● **Exercise aim**
Scan the entries for the word "elbow" and report how many lines contain it, as a number with no other words.

= = = = = = =

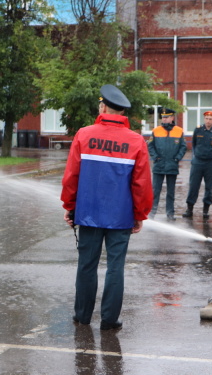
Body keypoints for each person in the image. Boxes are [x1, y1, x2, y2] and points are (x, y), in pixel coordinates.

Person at [62, 84, 153, 331]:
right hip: (120, 216)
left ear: (103, 107)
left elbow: (72, 176)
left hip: (88, 213)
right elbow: (142, 184)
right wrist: (139, 214)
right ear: (122, 113)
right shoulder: (136, 141)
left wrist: (70, 207)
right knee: (115, 268)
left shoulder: (84, 134)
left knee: (87, 265)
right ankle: (109, 320)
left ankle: (82, 315)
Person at [147, 108, 186, 220]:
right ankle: (152, 213)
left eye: (166, 117)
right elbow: (151, 146)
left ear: (172, 118)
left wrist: (177, 158)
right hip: (159, 165)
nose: (164, 119)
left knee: (171, 192)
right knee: (155, 191)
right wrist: (156, 157)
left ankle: (170, 213)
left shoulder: (179, 131)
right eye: (163, 117)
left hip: (172, 165)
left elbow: (183, 147)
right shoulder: (156, 130)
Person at [183, 111, 212, 220]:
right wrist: (196, 155)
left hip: (211, 163)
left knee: (209, 187)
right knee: (194, 185)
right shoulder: (198, 129)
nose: (208, 121)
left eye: (210, 119)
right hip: (198, 162)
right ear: (204, 119)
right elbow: (194, 144)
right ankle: (189, 208)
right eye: (206, 118)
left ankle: (206, 210)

= = = = = = =

● **Solved problem**
5